Finto-a novamente, apanho-a a olhar para mim mais uma vez. Sei que quando entrar por aquela porta, as quatro senhoras irão comentar. Número doze, di-lo caramba! Quero ouvir! Di-lo! O número onze sai do gabinete, procura por uma enfermeira para qualquer coisa, volta a entrar.. vou guardar o caderno para não ser apanhado desprevenido. Que se lixe, não paro até ouvir “Número dozeeeee!”. Estou a ficar obcecado com isto. Não me preocupo muito, mais cedo ou mais tarde sei que deixarei este momento. Isto é bom saber que é finito, custoso mas finito.

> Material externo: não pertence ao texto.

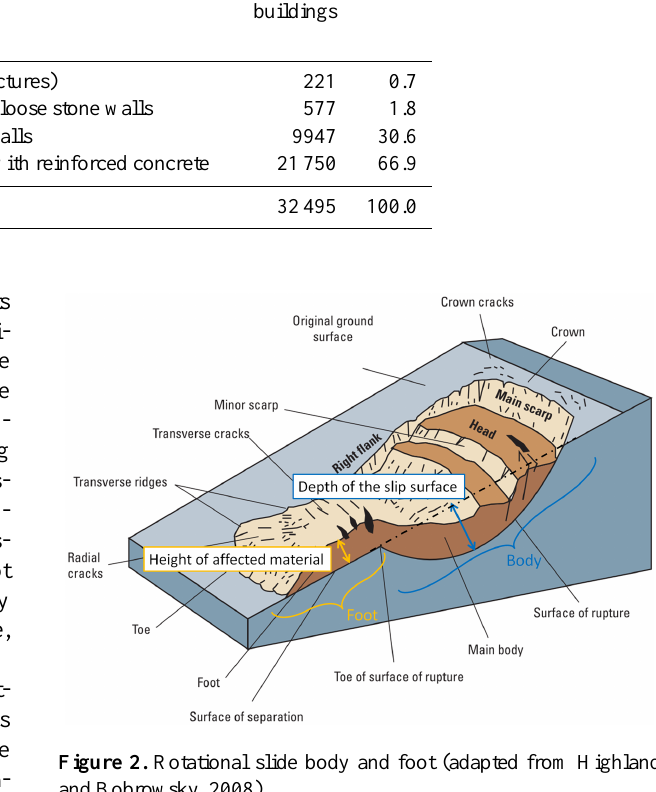
Table 1. Structural building types in the Loures municipality (National Institute of Statistics, Census 2011, INE, 2011). Structural Structural elements and construction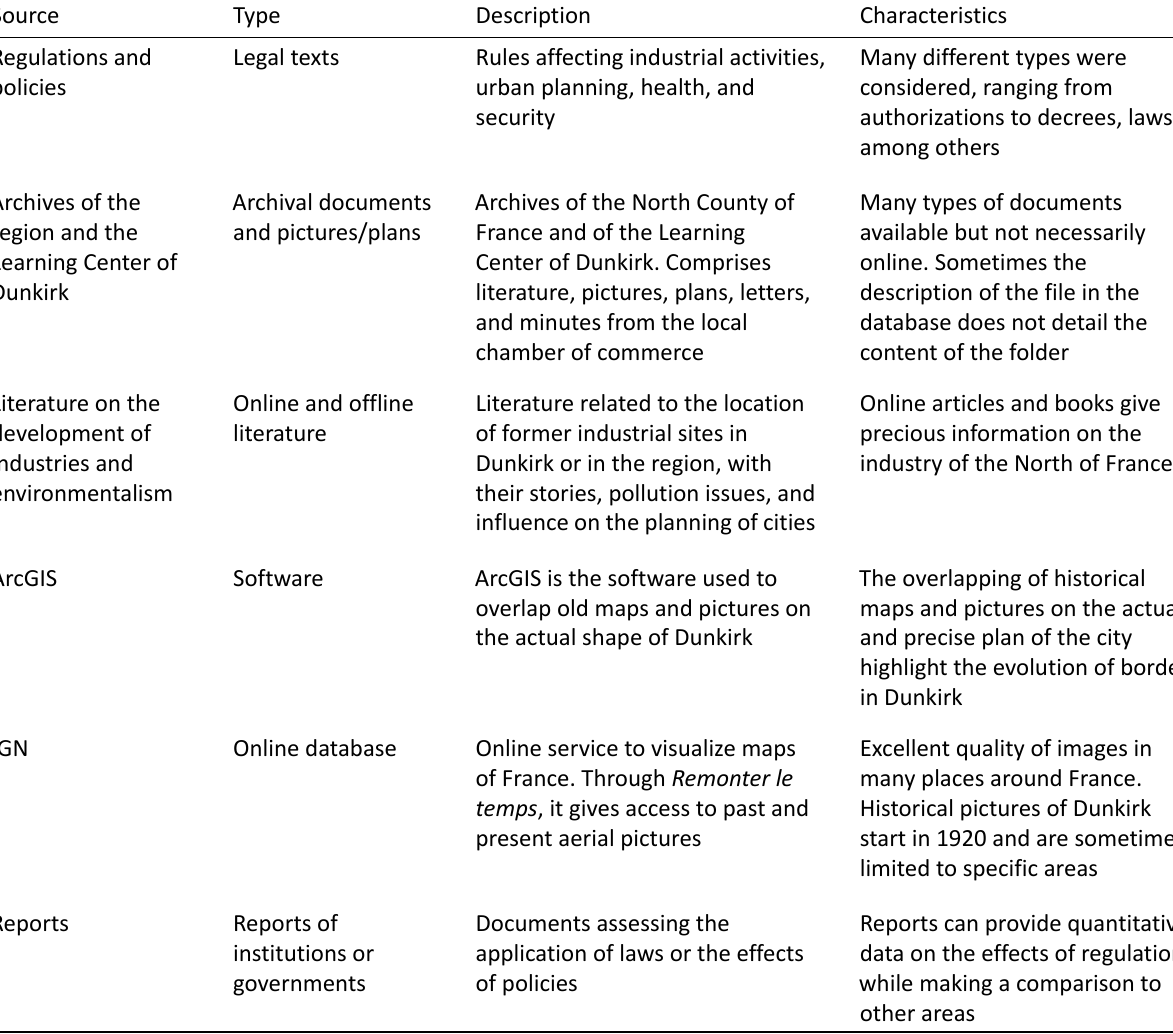
Table 1. A summary of the different materials used in this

Não tenho boleia para casa, irei fumando um cigarro pelas ruas. É o habitual, caminhando ao sol, rumo a casa. Ai, a número onze volta a sair e volta para dentro… só pode estar a gozar comigo!
Deixo de ouvir ruídos, já são 12h40m, os funcionários já abandonaram o barco. Restam os maiores de doze, é uma questão de esperar só mais um pouquinho. Aguenta, não chora, diga “Foda-se!” para si, diga “Foda-se!” pelos outros. Mande-os foder mas não seja tarado. Masque pastilha de boquinha fechada. Não ligue se o observam, não ligue a nada mais. Enfim, limite-se à sua existência. Distancie-se mais um pouco. Seja abstracto e faça cara de parvitico. Tenha ainda mais fome, coma mais um pouco de si. Seja um número doze orgulhoso. Rebole no chão de vinil. Não queira saber do arquitecto, da propaganda médica do ano passado. Não ligue ao que segredam ali ao canto. Diga novamente “Foda-se!”. Esqueça as calças brancas de bombazina, de si, qualquer coisa!

(A porta abriu-se e larguei a escrita, demoro 8 minutos da minha vida no gabinete... a vida é bela!)